Le répertoire lyrique est important pour cet amoureux de la littérature et de l’art dramatique. Sa rencontre avec Peter Sellars est déterminante et il entretient des liens d’amitiés avec acteurs et metteurs en scènes aux univers variés parmi lesquels Aleksi Barrière avec lequel il a créé et codirige la compagnie La Chambre aux échos.
Clément Mao-Takacs a enregistré la pièce Adieu de Stockhausen (Crystal Classics), ainsi qu’un disque consacré à Jacques Ibert (Timpani) qui a reçu cinq diapasons par le magazine éponyme.
Clément Mao–Takacs poursuit aussi une carrière de pianiste, soliste et chambriste. Partenaire de nombreux instrumentistes et artistes lyriques, il a accompagné la soprano Omo Bello dans le cadre de la tournée européenne Rising Star 2014/2015.
Compositeur, Clément Mao–Takacs écrit principalement pour voix et pour orchestre. Il réalise également de nombreuses orchestrations. Titulaire d'un DEA de littérature comparée, il parachève un doctorat en arts du spectacle et publie régulièrement textes et articles.
Secession Orchestra
Secession Orchestra est une formation d'élite composée d'une quarantaine de musiciens. Placé sous la direction musicale et artistique de Clément Mao-Takacs, cet orchestre privilégie le répertoire des XXe et XXIe siècles, travaillant avec les compositeurs de son temps, multipliant les collaborations et les passerelles entre les arts.
Salué par la critique comme par le public pour son excellence, Secession Orchestra propose depuis plusieurs années une programmation ambitieuse et exigeante : à partir des figures tutélaires de Debussy et Mahler, les musiciens interprètent Bartók, Kodály, Berg, Schönberg, Webern, Reger, Ravel, Falla, Mompou, Chabrier, Holmès, Viardot, Komives, Adams, mais aussi Liszt, Wagner et Mozart.

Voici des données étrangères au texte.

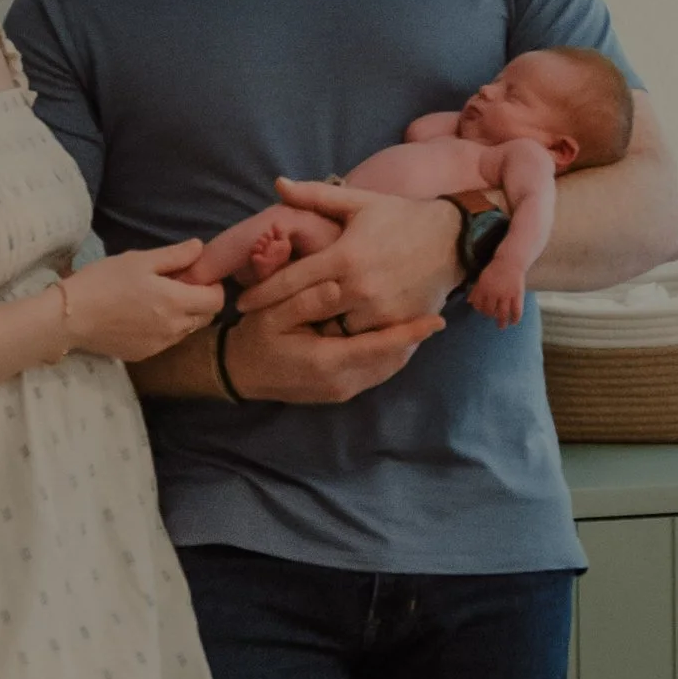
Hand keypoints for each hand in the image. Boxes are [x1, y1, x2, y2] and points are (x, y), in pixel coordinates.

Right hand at [63, 242, 223, 363]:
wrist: (71, 317)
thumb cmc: (104, 281)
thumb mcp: (139, 260)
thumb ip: (175, 256)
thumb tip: (200, 248)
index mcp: (176, 302)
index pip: (216, 300)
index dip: (212, 286)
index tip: (195, 276)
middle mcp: (174, 328)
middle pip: (206, 317)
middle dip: (201, 301)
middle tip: (178, 286)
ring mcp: (160, 345)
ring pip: (187, 330)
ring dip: (184, 315)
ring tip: (158, 300)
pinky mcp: (145, 355)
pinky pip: (167, 341)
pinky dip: (166, 328)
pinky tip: (143, 316)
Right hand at [220, 299, 444, 401]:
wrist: (240, 373)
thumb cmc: (255, 337)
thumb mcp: (273, 313)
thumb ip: (306, 300)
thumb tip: (337, 286)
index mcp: (327, 361)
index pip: (380, 347)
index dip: (410, 333)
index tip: (437, 319)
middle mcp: (341, 382)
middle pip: (392, 359)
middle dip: (412, 336)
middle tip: (429, 307)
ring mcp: (342, 391)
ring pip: (388, 367)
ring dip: (403, 345)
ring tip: (416, 317)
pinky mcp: (341, 392)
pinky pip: (376, 372)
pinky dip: (389, 353)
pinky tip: (391, 332)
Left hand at [238, 184, 463, 333]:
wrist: (454, 239)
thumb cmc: (401, 217)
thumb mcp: (359, 202)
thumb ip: (316, 196)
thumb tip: (278, 184)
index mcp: (345, 256)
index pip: (293, 280)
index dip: (263, 292)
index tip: (243, 303)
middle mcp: (360, 287)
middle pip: (307, 311)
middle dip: (280, 317)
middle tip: (257, 324)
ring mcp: (380, 310)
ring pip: (333, 332)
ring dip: (313, 333)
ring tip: (288, 334)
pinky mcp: (398, 326)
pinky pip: (361, 341)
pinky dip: (344, 340)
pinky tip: (326, 341)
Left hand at [469, 258, 527, 326]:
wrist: (511, 261)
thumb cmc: (495, 269)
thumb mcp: (482, 278)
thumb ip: (476, 290)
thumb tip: (469, 302)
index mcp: (483, 288)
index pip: (478, 304)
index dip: (479, 309)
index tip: (482, 311)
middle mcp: (494, 293)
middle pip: (490, 310)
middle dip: (489, 315)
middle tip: (492, 316)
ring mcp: (506, 295)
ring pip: (502, 313)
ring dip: (501, 322)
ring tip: (501, 327)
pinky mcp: (517, 295)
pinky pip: (516, 310)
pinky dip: (515, 318)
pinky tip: (514, 322)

Secession Orchestra s’est produit en France et en Europe aux festivals Lisztomanias, aux Tons Voisins, Maestri & Bambini, Bougival, Nohant, CIMA, Floréal et aux Rencontres musicales de Calenzana. Presque systématiquement réinvité, Secession Orchestra a été en 2015 l’hôte de nombreux festivals : Deauville, Métis (Saint-Denis), Épau, Classique au vert, Novalis (Croatie). Depuis 2013, Secession Orchestra collabore régulièrement avec la compagnie de théâtre musical La Chambre aux échos et crée en Europe la version de chambre d'un opéra de Kaija Saariaho La Passion de Simone au festival Melos-Ethos (Bratislava, Slovaquie), Codes (Lublin, Pologne), à Clermont-Ferrand et au festival de Saint-Denis.

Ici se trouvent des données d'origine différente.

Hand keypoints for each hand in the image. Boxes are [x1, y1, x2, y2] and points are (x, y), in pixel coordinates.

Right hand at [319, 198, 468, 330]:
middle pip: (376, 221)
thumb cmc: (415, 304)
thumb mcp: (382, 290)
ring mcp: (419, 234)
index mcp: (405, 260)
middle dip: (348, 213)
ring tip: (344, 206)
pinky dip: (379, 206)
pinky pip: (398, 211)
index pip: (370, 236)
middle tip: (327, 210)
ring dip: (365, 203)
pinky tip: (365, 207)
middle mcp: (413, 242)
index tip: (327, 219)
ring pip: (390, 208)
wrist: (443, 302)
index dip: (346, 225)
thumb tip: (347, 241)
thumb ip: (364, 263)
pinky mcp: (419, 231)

Secession Orchestra travaille régulièrement avec des solistes de renom – tels Renaud Capuçon, Gérard Caussé, Jean-François Heisser, Denis Pascal – et de nombreux artistes lyriques. Les concerts-lectures sont une autre de ses spécialités : soigneusement conçus et pour des comédiens tels Charles Berling, Michel Fau, Brigitte Fossey, Antoine Duléry, Didier Sandre, Laurence Cordier ou Renan Carteaux.
Considérant tout acte culturel comme un acte social, Secession Orchestra choisit de repenser la forme du concert classique à travers des programmes-concepts, de réinventer le lien entre musiciens et public au cœur de la cité, et de s’impliquer activement dans la formation du public de demain à travers de nombreux projets à caractère didactique et pédagogique, dont les Musicales de Bretonneau, qui se déroulent en hôpital, des concerts et ateliers en établissements scolaires ou en collaboration avec des institutions (Philharmonie de Paris) et l’Université Populaire en partenariat avec la Mairie du 18e arrondissement de Paris.
Secession Orchestra reçoit le soutien de la Fondation La Poste et de son cercle de mécènes privés.
Secession Orchestra est depuis 2014 en résidence à la Fondation Singer-Polignac.